Education and training are often seen as being about knowing how, but this shouldn't come at the expense of knowing when, what, who and, most importantly, why. In days gone by, the route to a successful working life was often seen as getting either 'a trade' or 'an ology'. In a legendary 1980s TV advert for BT, Maureen Lipman was seen counselling an unseen son that "You get an 'ology and you're a scientist!" But times have changed.
Getting on the ladder
A 2014 survey by education providers, Kaplan, showed that 'technical knowledge' ranked only 24th out of 30 possible competencies sought by graduate recruiters, as organisations seek candidates who are confident team players with communication skills. (Note that, at this stage, leadership ranks even lower.) Necessary technical skills can be trained later, but they are no longer seen as the whole foundation and subjects studied are only part of the story. Endorsing the report, the CBI commented, "89% of British employers consider work attitude and character as the most significant element in the recruitment process." Although Higher Education Statistics Agency figures for graduate destinations in 2013 don't entirely bear this out, theologists and music graduates are more likely to be employed than their Business Management counterparts.
A few rungs higher
If this rising - or perhaps increasingly acknowledged - need for candidates with soft skills attracts employers at graduate recruitment level, it is also being confirmed in terms of the talent needs of organisations on a global level. Oxford Economics' report Global Talent 2021 showed that, apart from a pervasive need for understanding of all things digital, the talents most required and sought were largely in the 'soft' arena, including; agile thinking skills, dealing with complexity and ambiguity, relationship building, collaboration, and cultural sensitivity. Nor is digital knowledge an outlier in this picture. In an age of networking, online collaboration and sharing, it is not just software mastery that is key, it is the ability to work effectively with others through a whole range of media.
The gap isn't stationary
If leadership remains the most urgent priority for organisations across the world, this does not reflect a lack of leadership development in the past as tomorrow's organisations require tomorrow's leaders, not yesterday's. Demographics, technology, geo-politics and global competitiveness all impact on the kinds of leadership we require: mentally agile, cross-functional, innovative and inclusive. These are also consequences of the decline of 'command and control' mind-sets. CEOs must collaborate with business partners, as well as working collaboratively with those leading at lower levels within their organisations and ensure that their leadership skills are also enhanced and developed.

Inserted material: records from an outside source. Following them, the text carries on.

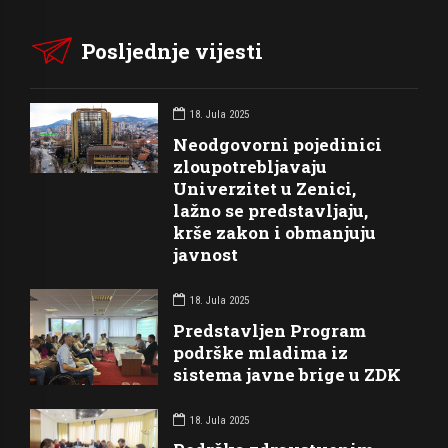
Posljednje vijesti
18. Jula 2025
Neodgovorni pojedinici
zloupotrebljavaju
Univerzitet u Zenici,
lažno se predstavljaju,
krše zakon i obmanjuju
javnost
18. Jula 2025
Predstavljen Program
podrške mladima iz
sistema javne brige u ZDK
18. Jula 2025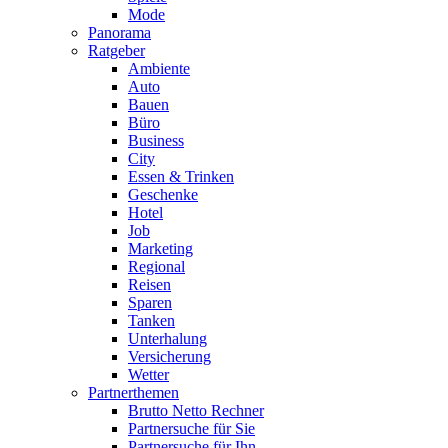
Mode
Panorama
Ratgeber
Ambiente
Auto
Bauen
Büro
Business
City
Essen & Trinken
Geschenke
Hotel
Job
Marketing
Regional
Reisen
Sparen
Tanken
Unterhalung
Versicherung
Wetter
Partnerthemen
Brutto Netto Rechner
Partnersuche für Sie
Partnersuche für Ihn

Deloitte University Press' report, Global Human Capital Trends 2014, summed it up in four words: "21st-century leadership is different." It emphasises the ability to innovate and inspire others, developing multiple generations of 'leaders-to-be', as well as resilience, adaptability, intellectual agility.
Building the bridge
Although it may increasing happen at many levels within an organisation, a key aspect of truly great leadership has arguably not changed since those BT adverts and while hard skills will be necessary - and will vary considerably from role to role - it is by developing leaders' soft skills that organisations will close the skills gap.

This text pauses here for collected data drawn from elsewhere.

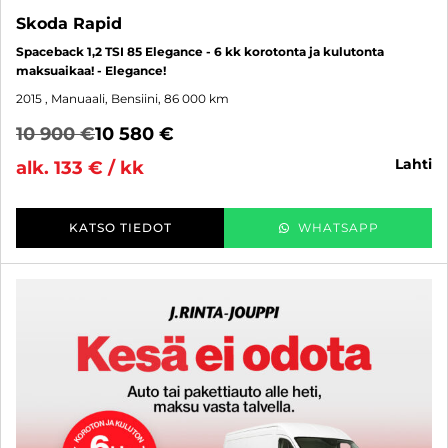
Skoda Rapid
Spaceback 1,2 TSI 85 Elegance - 6 kk korotonta ja kulutonta
maksuaikaa! - Elegance!
2015
, Manuaali, Bensiini, 86 000 km
10 900 €
10 580 €
lahti
alk. 133 € / kk
KATSO TIEDOT
WHATSAPP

Now, more than ever, leadership is not; a job description, a set of duties or a checklist of tasks, nor is it a set of theories or processes that individuals can simply implement. Leadership may incorporate these things, but it is also a set of behaviours - including: encouraging, challenging, inspiring and communicating (both in the sense of speaking and of listening).

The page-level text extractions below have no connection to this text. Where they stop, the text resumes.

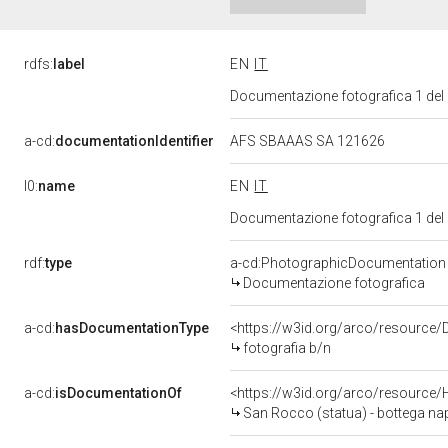
rdfs:
label
EN
IT
Documentazione fotografica 1 del
a-cd:
documentationIdentifier
AFS SBAAAS SA 121626
l0:
name
EN
IT
Documentazione fotografica 1 del
rdf:
type
a-cd:PhotographicDocumentation
Documentazione fotografica
a-cd:
hasDocumentationType
<https://w3id.org/arco/resource/
fotografia b/n
a-cd:
isDocumentationOf
<https://w3id.org/arco/resource/
San Rocco (statua) - bottega nap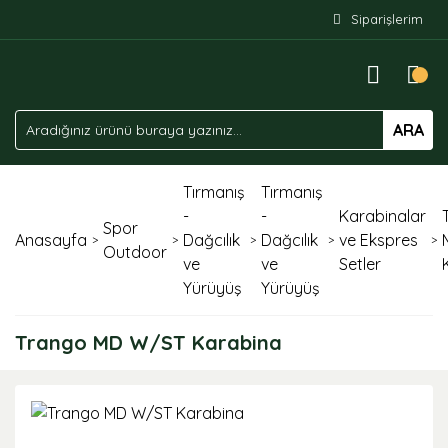
Siparişlerim
ARA
Tırmanış
Tırmanış
-
-
Karabinalar
Spor
Anasayfa
Dağcılık
Dağcılık
ve Ekspres
Outdoor
ve
ve
Setler
Yürüyüş
Yürüyüş
Trango MD W/ST Karabina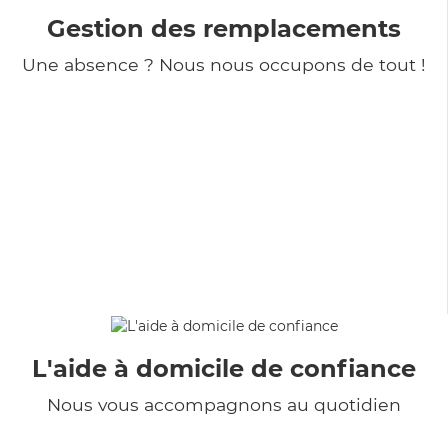
Gestion des remplacements
Une absence ? Nous nous occupons de tout !
L'aide à domicile de confiance
Nous vous accompagnons au quotidien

If organisations are seeking communicative collaborators who think and act flexibly among their graduate recruits, it's not that these skills are necessarily innate. A more important difference is that hard skills (financial management, technical knowledge and so on) are relatively quick and easy to develop. Behavioural change - which is perhaps the single biggest difference between a mediocre leader and a great one (and also between a manager, geared to controlling, and a leader, geared to inspiring) - takes commitment, persistence, support and time.
The Kaplan report's conclusions include the observation that "Employers are recruiting for attitude and training for competence", which is borne out by the very different emphasis placed on technical knowledge two years after recruitment (when it is ranked 2nd in importance, rather than 24th). Given the critical difference that soft skills can make to a developing leader's impact and performance, could it be that employers are happy to invest post-recruitment in technical skills but are operating in the expectation that some critical behaviours - those that we might lump together as 'people skills' - are innate? It's an assumption that could potentially do their recruits, and their organisations, a crucial disservice.